— Text —
####################
These results also indicate that the progression through the birth–death cycle is strongly modulated by the genomic environment, explaining why different loci have vastly different evolutionary trajectories and longevities.

4.5. Study Limitations and Strengths

This study establishes a comprehensive phylogenetic framework to investigate microsatellite evolution over deep evolutionary timescales (up to 150 million years). By analyzing orthologous loci across 64 species from diverse lineages, we reveal consistent patterns of microsatellite birth, expansion, contraction, and decay, supporting the hypothesis that repetitive DNA evolves through life-cycle-like dynamics. The use of conserved flanking sequences to infer orthology ensured high confidence in locus identification and cross-species comparisons. Moreover, the identification of conserved sequence structures (CSS) as potential catalysts of microsatellite turnover provides a novel mechanistic perspective on the evolutionary dynamics of repetitive genomic regions.

Several limitations must be considered when interpreting these findings. First, the limited sample size per species (ranging from 1 to 23 individuals) constrained accurate estimation of mutation rates and intra-species polymorphism. Second, although the three loci examined represent distinct genomic contexts (exonic, intronic, and intergenic), the small number of loci limits broader generalizations about genome-wide microsatellite behavior. Finally, as a comparative study, our conclusions rely on phylogenetic inference rather than experimental validation of mutational mechanisms. Functional assays or long-read sequencing are needed to explicitly test the proposed models of mutation and selection and to determine whether the observed patterns are stochastic or indicative of a structured life cycle.

Despite these limitations, this work provides a foundation for future studies that integrate phylogenetic reconstruction with population genetic and functional analyses to elucidate the complex life history of microsatellites. Our findings suggest that progression through the birth–death cycle is strongly influenced by genomic context, explaining the divergent evolutionary trajectories and longevities observed across loci. Future research with high-depth population sampling would benefit from (1) phylogenetic comparative methods to correlate repeat stability with lineage-specific mutation rates; (2) likelihood-based models of microsatellite evolution incorporating both expansion and contraction processes; and (3) Bayesian approaches to estimate the timing of major contraction and expansion events.
####################
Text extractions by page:
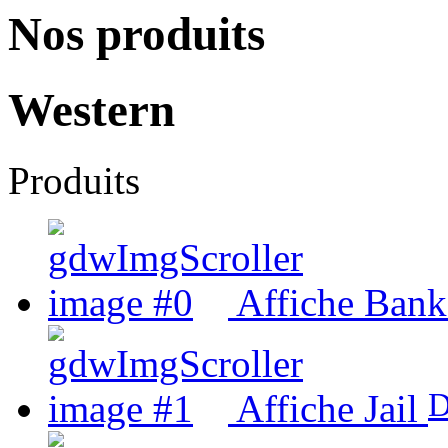
Nos produits
Western
Produits
Affiche Bank
D
Affiche Jail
####################
— Exercise objective —
Reproduce verbatim the part of the passage on microsatellite evolution above, from "These results also" up to and including "trajectories and longevities.".

— Exercise answer —
These results also indicate that the progression through the birth–death cycle is strongly modulated by the genomic environment, explaining why different loci have vastly different evolutionary trajectories and longevities.